Donna Hicks’ book Dignity: Its Essential Role in Resolving Conflict examines the powerful role of dignity in everyday lives and human conflict. Hicks’ book provides a concrete model for combatting shame and communicating honor in human relationships. Her ideas come from two decades in international conflict resolution and doctoral studies in psychology. This post offers a summary and analysis for our series “putting honor into action.”

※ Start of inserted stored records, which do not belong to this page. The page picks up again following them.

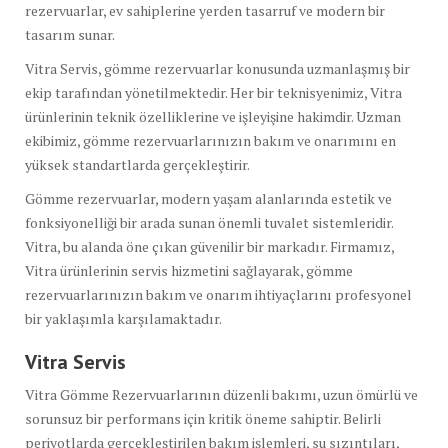
rezervuarlar, ev sahiplerine yerden tasarruf ve modern bir
tasarım sunar.
Vitra Servis, gömme rezervuarlar konusunda uzmanlaşmış bir
ekip tarafından yönetilmektedir. Her bir teknisyenimiz, Vitra
ürünlerinin teknik özelliklerine ve işleyişine hakimdir. Uzman
ekibimiz, gömme rezervuarlarınızın bakım ve onarımını en
yüksek standartlarda gerçekleştirir.
Gömme rezervuarlar, modern yaşam alanlarında estetik ve
fonksiyonelliği bir arada sunan önemli tuvalet sistemleridir.
Vitra, bu alanda öne çıkan güvenilir bir markadır. Firmamız,
Vitra ürünlerinin servis hizmetini sağlayarak, gömme
rezervuarlarınızın bakım ve onarım ihtiyaçlarını profesyonel
bir yaklaşımla karşılamaktadır.
Vitra Servis
Vitra Gömme Rezervuarlarının düzenli bakımı, uzun ömürlü ve
sorunsuz bir performans için kritik öneme sahiptir. Belirli
periyotlarda gerçekleştirilen bakım işlemleri, su sızıntıları,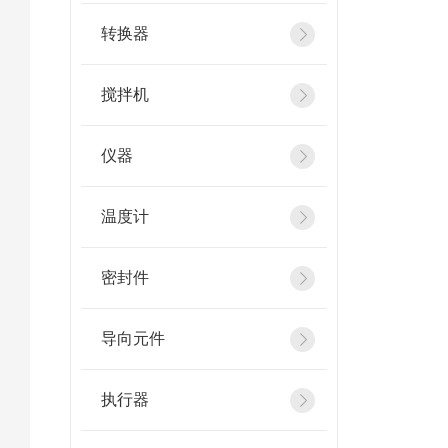
转换器
搅拌机
仪器
温度计
密封件
导向元件
执行器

Humans are hard-wired to avoid shame and demand dignity. Hicks cites neuroscience research how our brains process the threat of shame just like a physical wound. A threat to our worth jeopardizes our survival, so triggers our self-preservation instincts of fight-or-flight. (Hicks attributes this “primal desire for dignity” to our “shared evolutionary legacy,” though I believe humans’ innate compulsion for dignity was divinely implanted at creation.) Dignity is so fundamentally important to every human being, that any threat incites a strong, even violent, reaction. As great as our need for human connection is, we cannot stand to suffer indiginities. “People risk their lives to protect their honor and that of people in their social group; wars are fought over dignity threats.” (p. 14). Unfortunately this “epidemic of indignity worldwide” has received little attention.
When human worth is threatened during conflict, people experience “dignity violations.” This term is perhaps Hicks greatest insight. Rather than talking about shame (a topic nobody welcomes), Hicks proposes we frame conflict in terms of our dignity being violated. Using the language of dignity (instead of shame) for reconciliation allows people to speak about vulnerabilities and social injuries in non-demeaning terms. Moreover, this framework helps people assess themselves as dignity violators.
Understanding human conflict from this angle positions people to honor the dignity of others. Dignity is someone’s “inherent value and worth,” but that dignity is fragile and often trampled upon. When a relationship has been broken, a basic pathway forward is the affirmation of dignity in others. Learning to properly acknowledge and affirm the inherent dignity of other people is an acquired skill, not a natural inclination of the human heart. Nevertheless, it is essential for defusing the pain and conflict instigated by dignity violations.
To help readers “operationalize” the dignity model into practical actions steps, Hicks sets forth “10 Essential Elements of Dignity” (i.e., acceptance of identity, inclusion, safety, acknowledgement, recognition, fairness, benefit of the doubt, understanding, independence, and accountability) and “10 Temptations to Violate Dignity.” Though helpful reminders for conflict resolution, these points read like Enlightenment-based, pop morality at times.
Overall, Hick provides a simple and compelling explanation of human dignity for peacemakers. Dignity violations incite conflict, and affirming dignity curbs conflict.
I’m thankful for Hicks’ practical and redemptive insights in the field of conflict resolution.